Visa rap on NYC terror dad

The father of a man who admitted plotting to bomb New York City subways has pleaded not guilty to visa-fraud charges.

Mohammed Wali Zazi entered the plea yesterday in federal court in Manhattan.

Zazi is the father of Najibullah Zazi, who pleaded guilty to terror charges in a foiled 2009 plot to attack the subways with two friends after they received al Qaeda training.

The elder Zazi, 55, was convicted in July in a separate case in Brooklyn accusing him of destroying evidence and lying about the subway terror plot.

Mohammed Zazi allegedly misled federal agents and destroyed bomb-making chemicals.

He also allegedly hid some glasses, masks and containers connected to the case.

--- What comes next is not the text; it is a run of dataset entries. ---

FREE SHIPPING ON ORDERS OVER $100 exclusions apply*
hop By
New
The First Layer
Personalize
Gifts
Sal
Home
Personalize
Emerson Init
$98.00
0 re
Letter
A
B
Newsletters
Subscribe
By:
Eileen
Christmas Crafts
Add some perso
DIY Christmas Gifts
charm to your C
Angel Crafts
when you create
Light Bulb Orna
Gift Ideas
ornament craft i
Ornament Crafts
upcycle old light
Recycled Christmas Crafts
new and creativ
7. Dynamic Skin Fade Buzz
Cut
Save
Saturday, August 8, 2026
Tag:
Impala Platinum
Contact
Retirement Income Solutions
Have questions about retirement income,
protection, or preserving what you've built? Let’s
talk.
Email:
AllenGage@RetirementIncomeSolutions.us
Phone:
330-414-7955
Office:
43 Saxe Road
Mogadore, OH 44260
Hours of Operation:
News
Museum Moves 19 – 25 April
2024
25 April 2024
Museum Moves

Zazi, a US citizen, moved from New York to suburban Denver several years ago.

After the conviction, his attorney claimed Zazi didn’t destroy evidence or lie to the FBI and that his limited grasp of English led to a miscommunication.

After the conviction, Zazi told reporters “I’m innocent.”

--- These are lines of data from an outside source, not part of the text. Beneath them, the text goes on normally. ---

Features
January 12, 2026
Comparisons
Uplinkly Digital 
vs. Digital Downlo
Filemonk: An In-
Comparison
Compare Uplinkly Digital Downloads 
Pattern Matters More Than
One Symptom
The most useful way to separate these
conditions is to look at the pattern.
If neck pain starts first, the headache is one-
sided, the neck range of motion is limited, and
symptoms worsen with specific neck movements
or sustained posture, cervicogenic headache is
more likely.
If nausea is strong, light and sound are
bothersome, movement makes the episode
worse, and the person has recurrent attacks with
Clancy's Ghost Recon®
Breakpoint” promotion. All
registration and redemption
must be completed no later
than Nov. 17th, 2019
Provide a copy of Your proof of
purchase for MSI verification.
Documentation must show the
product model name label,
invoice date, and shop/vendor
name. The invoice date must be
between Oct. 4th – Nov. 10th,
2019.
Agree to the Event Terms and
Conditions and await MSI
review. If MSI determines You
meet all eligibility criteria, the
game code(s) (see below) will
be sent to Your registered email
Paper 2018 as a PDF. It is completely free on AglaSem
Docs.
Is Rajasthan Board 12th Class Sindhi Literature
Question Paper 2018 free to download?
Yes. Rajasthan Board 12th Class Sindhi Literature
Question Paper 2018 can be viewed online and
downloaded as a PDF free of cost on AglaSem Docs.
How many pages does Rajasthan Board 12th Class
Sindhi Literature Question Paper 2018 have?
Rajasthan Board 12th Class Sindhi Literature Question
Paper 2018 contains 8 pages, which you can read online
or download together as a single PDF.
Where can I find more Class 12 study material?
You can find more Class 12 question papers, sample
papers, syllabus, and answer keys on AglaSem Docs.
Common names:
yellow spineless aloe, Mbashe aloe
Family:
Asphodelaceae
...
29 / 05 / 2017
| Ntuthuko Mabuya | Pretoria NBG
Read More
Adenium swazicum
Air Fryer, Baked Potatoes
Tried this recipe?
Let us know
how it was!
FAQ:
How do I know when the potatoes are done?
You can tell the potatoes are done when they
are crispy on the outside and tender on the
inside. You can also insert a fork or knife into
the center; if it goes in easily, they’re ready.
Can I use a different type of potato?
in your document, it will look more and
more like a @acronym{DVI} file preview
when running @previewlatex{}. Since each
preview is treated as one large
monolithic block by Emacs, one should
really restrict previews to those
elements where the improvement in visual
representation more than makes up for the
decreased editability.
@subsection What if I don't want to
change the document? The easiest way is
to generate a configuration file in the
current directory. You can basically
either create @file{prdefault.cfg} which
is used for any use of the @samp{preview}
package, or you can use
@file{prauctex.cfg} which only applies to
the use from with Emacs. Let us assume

The new charges accuse him of lying on immigration papers by saying his nephew was his son.

Najibullah Zazi, 26, was accused of buying beauty supplies in Colorado with the intention of mixing the chemicals in a hotel room and turning them into peroxide bombs.

He admitted to traveling to the Waziristan region of Pakistan, where he was instructed at an al Qaeda camp on how to bomb subways.